‘La visita’, truco y trato para todos los públicos

¿De verdad la gente se reúne en Halloween para ver películas de miedo? No lo creo, pero haré como que sí, y me sumaré a la tontería de recomendar una película para la noche de los tajados vivientes.

Me imagino una fiesta sana entre ganchitos y ponche (quién sabe qué es el ponche), todos haciéndose selfis (lo siento, es la adaptación ortodoxa al castellano) tanto el que ha cogido una sábana vieja como la que lleva dos meses practicando con tutoriales de Youtube para pintarse la cara, y de repente el anfitrión dice: venga que vamos a ver una peli. Y entonces todos, imagínate que obedecen y se sientan. ¿Qué película poner? ‘La visita’, claro. Una película que en realidad todavía está en el cine. Pero salvando las incongruencias y la legalidad, todo es posible esta noche.

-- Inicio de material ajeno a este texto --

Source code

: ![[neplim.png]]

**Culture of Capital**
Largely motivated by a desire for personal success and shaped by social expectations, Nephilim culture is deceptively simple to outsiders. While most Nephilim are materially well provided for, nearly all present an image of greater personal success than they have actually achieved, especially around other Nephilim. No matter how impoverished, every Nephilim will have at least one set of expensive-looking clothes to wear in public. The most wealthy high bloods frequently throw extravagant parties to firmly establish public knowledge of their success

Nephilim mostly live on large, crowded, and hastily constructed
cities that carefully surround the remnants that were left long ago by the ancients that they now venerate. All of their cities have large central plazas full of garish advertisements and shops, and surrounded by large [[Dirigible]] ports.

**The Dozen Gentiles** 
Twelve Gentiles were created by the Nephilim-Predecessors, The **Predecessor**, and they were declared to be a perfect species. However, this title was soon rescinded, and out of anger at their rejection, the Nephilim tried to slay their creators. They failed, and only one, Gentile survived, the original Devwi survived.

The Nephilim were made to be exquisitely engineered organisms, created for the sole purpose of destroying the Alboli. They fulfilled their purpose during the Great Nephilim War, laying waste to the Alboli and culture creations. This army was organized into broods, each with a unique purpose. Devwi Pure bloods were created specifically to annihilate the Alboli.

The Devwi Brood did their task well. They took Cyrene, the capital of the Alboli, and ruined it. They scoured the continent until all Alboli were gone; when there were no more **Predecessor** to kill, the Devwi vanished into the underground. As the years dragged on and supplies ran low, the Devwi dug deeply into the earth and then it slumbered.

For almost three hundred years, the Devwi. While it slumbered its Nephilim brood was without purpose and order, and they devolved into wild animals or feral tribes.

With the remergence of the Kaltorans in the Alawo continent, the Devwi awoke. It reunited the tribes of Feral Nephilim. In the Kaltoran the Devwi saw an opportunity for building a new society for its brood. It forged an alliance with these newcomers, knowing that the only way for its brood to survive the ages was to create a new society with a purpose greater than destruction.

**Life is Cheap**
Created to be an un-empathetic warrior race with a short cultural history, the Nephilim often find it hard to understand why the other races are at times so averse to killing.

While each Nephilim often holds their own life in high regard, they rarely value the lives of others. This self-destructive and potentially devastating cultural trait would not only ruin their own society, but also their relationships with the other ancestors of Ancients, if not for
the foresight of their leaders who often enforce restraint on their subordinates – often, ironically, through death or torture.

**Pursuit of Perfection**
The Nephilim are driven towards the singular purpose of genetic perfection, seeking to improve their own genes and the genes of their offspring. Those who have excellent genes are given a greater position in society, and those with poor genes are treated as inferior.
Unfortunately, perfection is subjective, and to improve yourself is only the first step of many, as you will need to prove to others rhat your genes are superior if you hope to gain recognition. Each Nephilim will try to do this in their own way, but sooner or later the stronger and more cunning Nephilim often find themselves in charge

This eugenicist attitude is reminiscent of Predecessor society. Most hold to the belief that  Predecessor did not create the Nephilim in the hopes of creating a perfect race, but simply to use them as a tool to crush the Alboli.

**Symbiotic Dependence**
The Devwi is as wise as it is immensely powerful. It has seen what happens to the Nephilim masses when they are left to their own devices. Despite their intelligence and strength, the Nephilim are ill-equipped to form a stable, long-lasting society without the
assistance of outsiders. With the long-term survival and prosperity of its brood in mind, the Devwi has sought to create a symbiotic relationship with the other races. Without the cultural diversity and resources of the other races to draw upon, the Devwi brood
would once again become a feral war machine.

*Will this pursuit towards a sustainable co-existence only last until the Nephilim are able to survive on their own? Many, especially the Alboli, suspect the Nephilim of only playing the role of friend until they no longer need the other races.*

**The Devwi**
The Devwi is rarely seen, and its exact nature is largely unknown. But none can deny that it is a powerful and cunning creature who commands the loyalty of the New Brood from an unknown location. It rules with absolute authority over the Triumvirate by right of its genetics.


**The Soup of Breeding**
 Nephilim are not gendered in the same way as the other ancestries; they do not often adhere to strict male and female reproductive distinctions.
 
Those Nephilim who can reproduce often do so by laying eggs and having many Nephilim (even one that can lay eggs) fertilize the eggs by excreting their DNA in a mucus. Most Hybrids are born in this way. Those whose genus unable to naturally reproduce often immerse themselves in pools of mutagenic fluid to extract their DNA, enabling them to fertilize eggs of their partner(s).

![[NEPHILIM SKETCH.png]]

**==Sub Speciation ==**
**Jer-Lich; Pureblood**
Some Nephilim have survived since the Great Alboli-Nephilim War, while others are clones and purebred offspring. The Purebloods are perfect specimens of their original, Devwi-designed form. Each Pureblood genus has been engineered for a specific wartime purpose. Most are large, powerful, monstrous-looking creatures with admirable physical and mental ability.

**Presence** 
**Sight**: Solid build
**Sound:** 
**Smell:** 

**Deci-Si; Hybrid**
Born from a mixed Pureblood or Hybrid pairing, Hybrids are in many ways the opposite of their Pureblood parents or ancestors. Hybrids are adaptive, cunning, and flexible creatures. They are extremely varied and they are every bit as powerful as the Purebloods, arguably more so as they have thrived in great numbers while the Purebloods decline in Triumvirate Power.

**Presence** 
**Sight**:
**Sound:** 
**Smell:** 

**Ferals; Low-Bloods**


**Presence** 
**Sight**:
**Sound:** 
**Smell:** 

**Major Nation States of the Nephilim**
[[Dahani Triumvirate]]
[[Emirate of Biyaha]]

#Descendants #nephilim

‘La visita’ es la película perfecta para ver en compañía de amigos, incluso en familia, con menores de edad que quieran iniciarse en el cine de terror sin tener que mearse en la cama por no ir al baño. Los asustadizos no tienen nada que temer (lo digo yo que no veo películas de miedo desde Nosferatu), pues ‘La visita’ combina sustillos con escenas de humor que le quitan toda la importancia al infarto recién sufrido. Así pues, sus protagonistas, dos niños que visitan (de ahí el título) la casa de sus abuelos, serán los encargados de introducirnos —cámara en mano— en esta versión moderna de Hansel y Gretel ideada por M. Night Shyamalan. El mismísimo director de ‘El sexto sentido’ (1999), pero tranquilos, que viene mucho (muchísimo) más relajado.

Shyamalan utiliza el carácter cómico de Tyler, el hermano menor, para quitar seriedad a las circunstancias y contrarrestar la actitud intransigente de su hermana Becca, una adolescente que se toma muy en serio lo de ser cineasta. Ella sí que da miedo cuando utiliza términos como “distancia focal” o “contrapunto dramático” a sus 15 años. Pero los verdaderos raritos son los abuelos, tal y como puede verse en el tráiler. Así que, haciendo uso de su particular estilo documentalista, los dos hermanos tratarán de averiguar qué les pasa a sus parientes cuando el sol se va. La clave de la investigación la tendrá su madre, quien mientras tanto está de crucero y miente un poco cuando por Skype dice echarlos de menos.

El cuento de hadas que propone Shyamalan se asemeja más a la fábula, una historia de ficción con moraleja final claramente definida donde los niños deben aprender de los errores adultos.